Luiz Gabriel Azevedo Jefe de la División Ambiental, Social y de Gobernanza del Departamento de Riesgo, BID Invest

Giovanni Tazza

"El gran reto radica en conseguir que las empresas de esta región del mundo aumenten el valor de sus productos y a la vez minimicen el impacto de su producción" (Ilustración: Giovanni Tazza).

¿Quién respeta hoy en día una compañía que pisotea los derechos de los trabajadores, los derechos humanos o que atenta contra el medio ambiente? Actualmente, las empresas no son solo responsables de su producto sino también de crear valor económico, medioambiental y social, a corto y a largo plazo. En otras palabras, las empresas tienen que ser sostenibles y contribuir al progreso de las generaciones presentes y futuras.

Lejos de ser un lastre, la sostenibilidad es una oportunidad de negocio, permite a las empresas asegurar su continuidad y posicionamiento y las vuelve más eficientes y rentables. Y, pese a la percepción generalizada, aplicar una gestión sostenible es mucho menos costoso y complejo que hace unos años. Tecnología e innovación son la clave.

En el sector financiero, el banco paraguayo Sudameris ha sabido adaptar a su negocio la información que proporciona la innovación tecnológica. La institución financiera utiliza la plataforma en línea de Global Forest Watch, que ofrece datos en tiempo real para saber si un incendio amenaza alguna de sus inversiones o si un cliente maderero está comerciando con especies provenientes de áreas protegidas, información de gran valor para sus planes de gestión de riesgos.

El impacto de las nuevas tecnologías digitales en la economía es claro: durante las últimas tres décadas cada dólar invertido en este tipo de tecnología añadió una media de 20 dólares al producto bruto interno, 6,7 veces más que la inversión en productos no digitales. Y, sin embargo, aún no se está aprovechando el pleno potencial de lo que ya se conoce como la cuarta revolución industrial. Existe la percepción de que monitorear los indicadores de sostenibilidad es muy costoso y complejo y que requiere grandes inversiones.

En el sector agrícola, las nuevas tecnologías permiten gestionar más eficientemente las zonas cultivadas gracias al acceso a mayor cantidad de datos in situ sobre los cultivos. En Argentina, por ejemplo, existe una plataforma llamada La Rotonda que une a productores y contratistas rurales en lo que algunos han llamado una “uberización del campo”. Esta iniciativa permite a un productor ofrecer o solicitar servicios agrícolas de una manera directa y georreferenciada y ahorrarse intermediarios en la contratación de cada campaña agrícola.

--*--

Requisitos del problema:
Extraiga del texto sobre sostenibilidad empresarial todo el pasaje que va desde "En el sector financiero, el" hasta "gestión de riesgos.", sin modificar una sola palabra.

Información proporcionada:
--*--

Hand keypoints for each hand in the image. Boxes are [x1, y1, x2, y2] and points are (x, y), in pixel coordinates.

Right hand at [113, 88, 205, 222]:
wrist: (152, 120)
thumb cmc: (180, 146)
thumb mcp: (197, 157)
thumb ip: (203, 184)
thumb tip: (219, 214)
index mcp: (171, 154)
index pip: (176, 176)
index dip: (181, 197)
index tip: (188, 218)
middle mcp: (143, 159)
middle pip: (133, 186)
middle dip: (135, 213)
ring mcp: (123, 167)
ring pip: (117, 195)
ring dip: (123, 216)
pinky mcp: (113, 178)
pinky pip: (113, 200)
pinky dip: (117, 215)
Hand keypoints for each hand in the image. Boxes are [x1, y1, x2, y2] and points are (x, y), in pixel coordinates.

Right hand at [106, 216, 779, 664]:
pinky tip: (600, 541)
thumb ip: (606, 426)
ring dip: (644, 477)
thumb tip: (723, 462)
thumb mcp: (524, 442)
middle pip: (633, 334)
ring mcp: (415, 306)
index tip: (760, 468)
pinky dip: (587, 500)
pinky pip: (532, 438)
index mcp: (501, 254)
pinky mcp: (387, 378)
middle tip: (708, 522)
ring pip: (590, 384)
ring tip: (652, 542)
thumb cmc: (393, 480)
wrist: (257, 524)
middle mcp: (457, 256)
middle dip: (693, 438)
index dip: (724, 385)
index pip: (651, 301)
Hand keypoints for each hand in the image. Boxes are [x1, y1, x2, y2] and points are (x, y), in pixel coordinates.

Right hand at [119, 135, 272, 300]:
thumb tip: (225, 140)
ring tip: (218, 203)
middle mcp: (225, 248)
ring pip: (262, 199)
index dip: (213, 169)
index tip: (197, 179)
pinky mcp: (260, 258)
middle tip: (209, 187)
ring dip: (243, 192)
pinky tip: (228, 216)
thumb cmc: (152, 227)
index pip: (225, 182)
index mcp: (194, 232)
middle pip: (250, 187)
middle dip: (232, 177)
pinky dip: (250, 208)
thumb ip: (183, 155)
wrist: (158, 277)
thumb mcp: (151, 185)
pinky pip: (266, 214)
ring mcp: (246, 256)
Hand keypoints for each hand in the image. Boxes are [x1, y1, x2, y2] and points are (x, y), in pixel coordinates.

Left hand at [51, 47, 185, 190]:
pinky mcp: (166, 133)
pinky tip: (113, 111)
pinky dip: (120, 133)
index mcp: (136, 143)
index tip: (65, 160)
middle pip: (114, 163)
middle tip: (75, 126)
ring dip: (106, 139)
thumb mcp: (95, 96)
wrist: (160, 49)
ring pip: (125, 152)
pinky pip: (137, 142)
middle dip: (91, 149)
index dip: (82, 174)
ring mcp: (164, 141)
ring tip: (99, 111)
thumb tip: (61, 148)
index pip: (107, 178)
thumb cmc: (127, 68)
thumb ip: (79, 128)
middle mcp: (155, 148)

--*--

Resultado del ejercicio:
En el sector financiero, el banco paraguayo Sudameris ha sabido adaptar a su negocio la información que proporciona la innovación tecnológica. La institución financiera utiliza la plataforma en línea de Global Forest Watch, que ofrece datos en tiempo real para saber si un incendio amenaza alguna de sus inversiones o si un cliente maderero está comerciando con especies provenientes de áreas protegidas, información de gran valor para sus planes de gestión de riesgos.